Tuesday, March 25, 2008

TESOL

In preparation of our China trip we are getting certified in TESOL (Teaching English as a Second Language) instruction. We are taking the CIE.CA course. It's just around the corner from us. Basically the class teaches how to teach anything but with special focus on teaching English to foreigners.

Dr. Cotton has accumulated various techniques from around the world and has implemented them in a single class for a week. The premise is that the current education systems do not really teach students. Students sit in one spot for hours on end (literally) and grow bored and lose 90% of the instruction. Studies show that they remember the first 5 minutes and last 5 minutes of class.

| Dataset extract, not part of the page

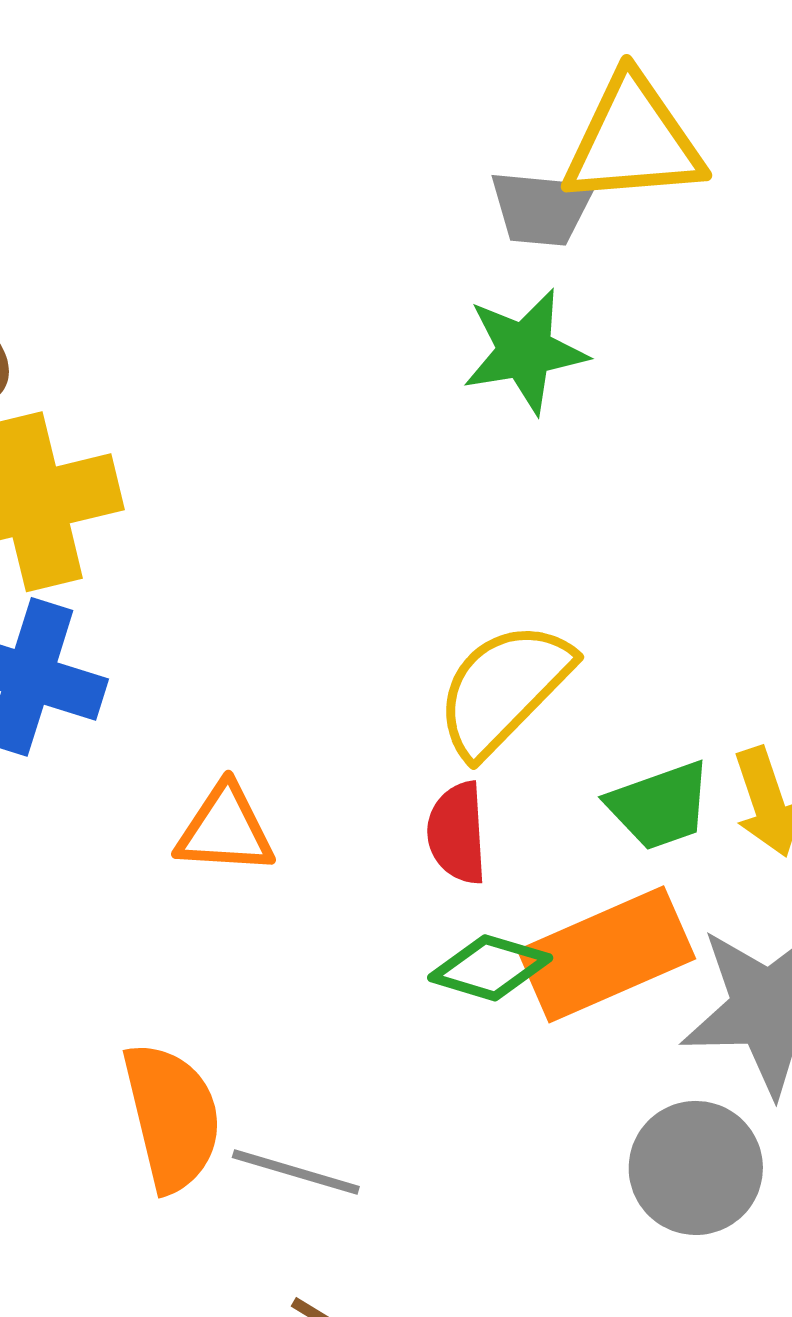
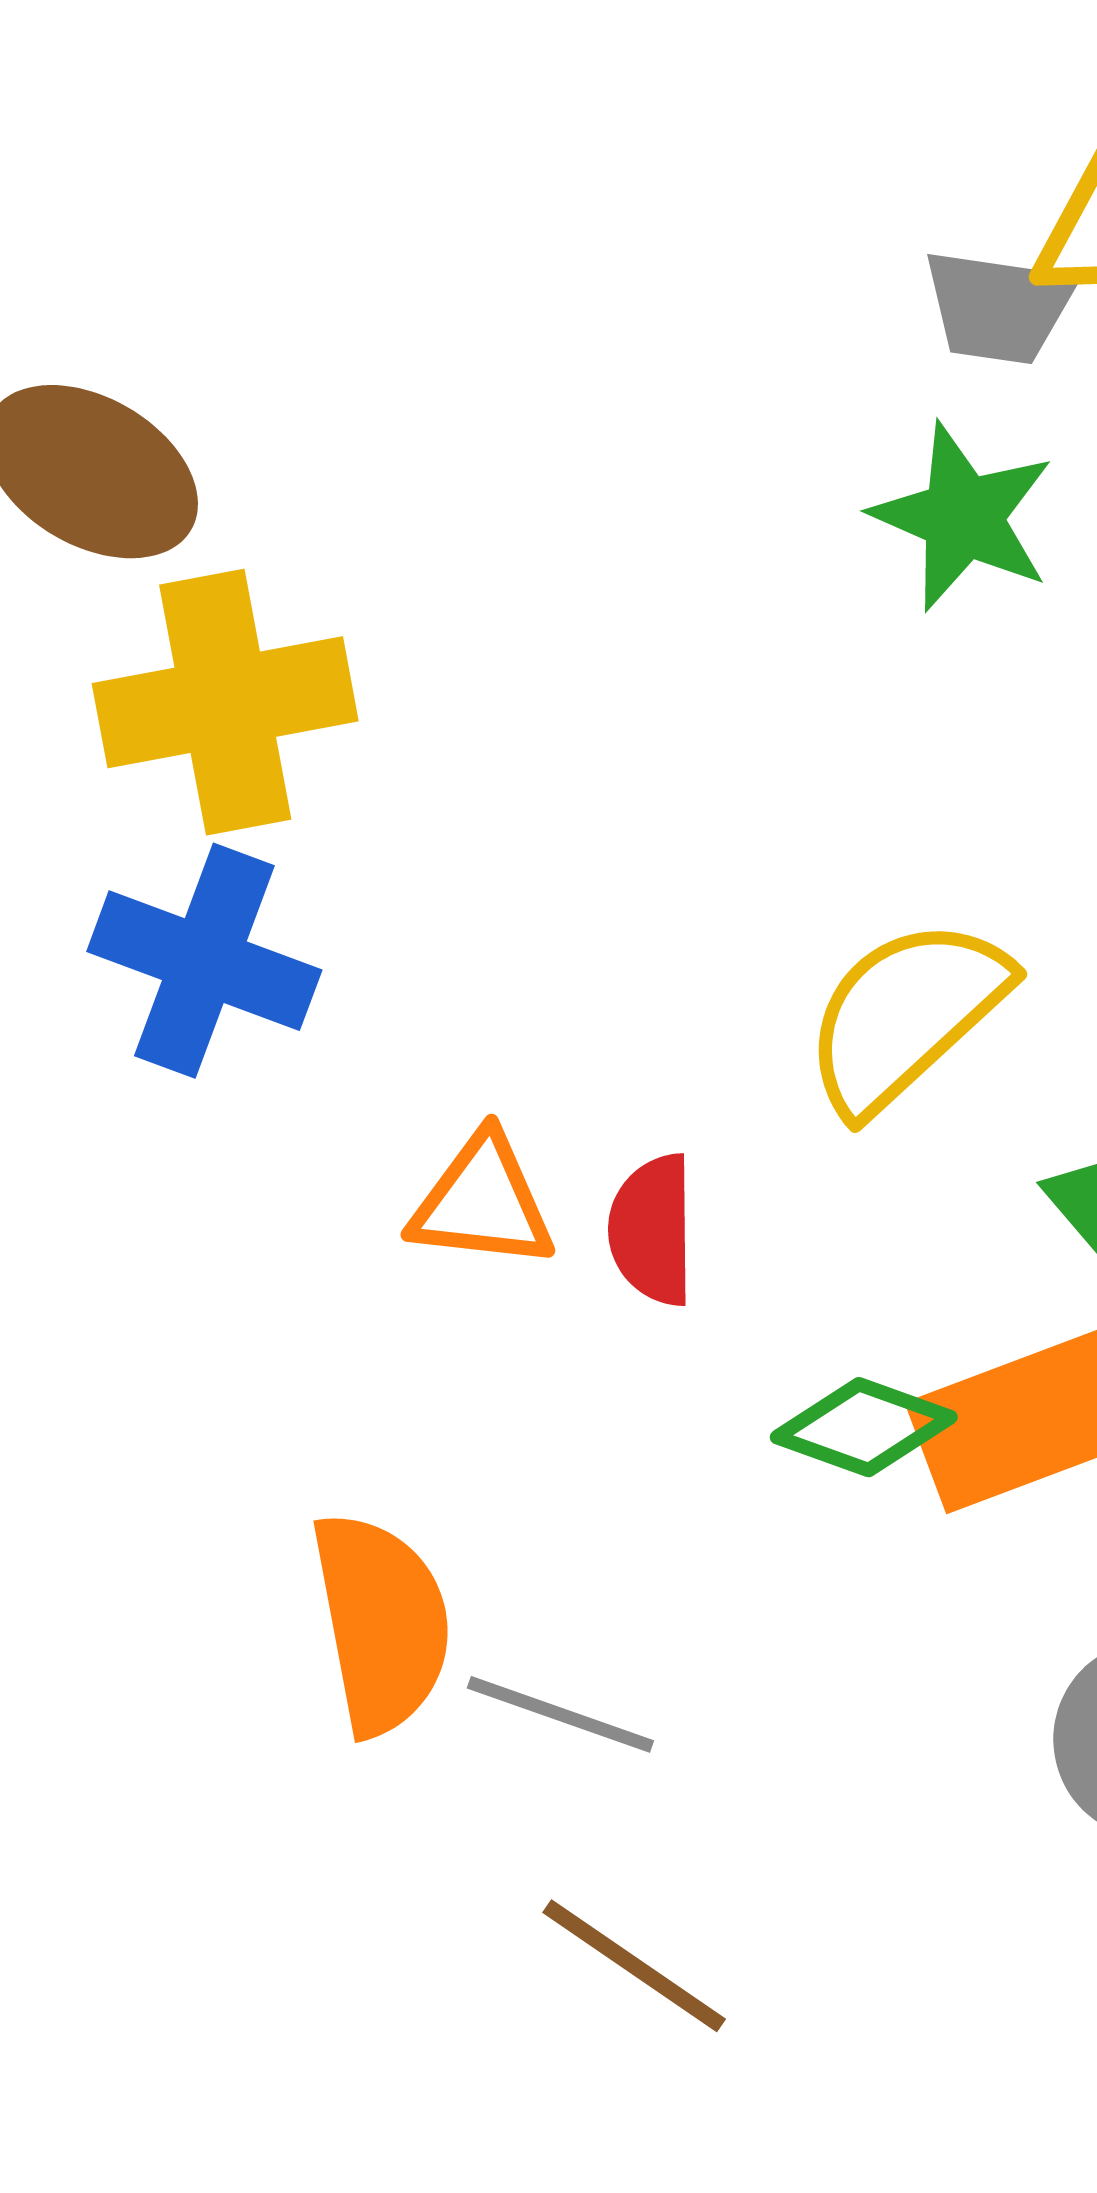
green star: (525, 351) -> (963, 517), turned 30
red semicircle: (457, 833) -> (652, 1230), moved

So he teaches how to keep the students involved throughout the teaching cycle using various techniques. One of the techniques is teaching in 15 minute increments. Another technique is to get the students to use what vocabulary they know right away. He teaches how to teach the students to teach one another. Since an instructor can't possibly get all his students to repeat the words back to him, he divides the class and they teach each other.

Did you know that a foreigner only needs to know 850 English words to be fluent? Two English men (Ogden and Richards) proved this by translating the Bible using only 850 words (sans the special place and people names which required only 350 more words). Have a look here at this very readable text.

I'm going to translate those same 850 words into Chinese. I wonder if it'll work? Then I'll start on the Chinese Bible.

(Added some scans from my notebook.)

...dave
"Drill to you kill, analyze 'til you paralyze." - Dr. Cotton on the current education approach.

1 comments:

Papa Joe said...

Hopefully Basic the spoken language is achieves its end better than did Basic the programming language, which, ironically, had many of the same objectives in making programming more accessible to the masses.

The idea that one can communicate effectively and clearly in less than 1,000 words is remarkable.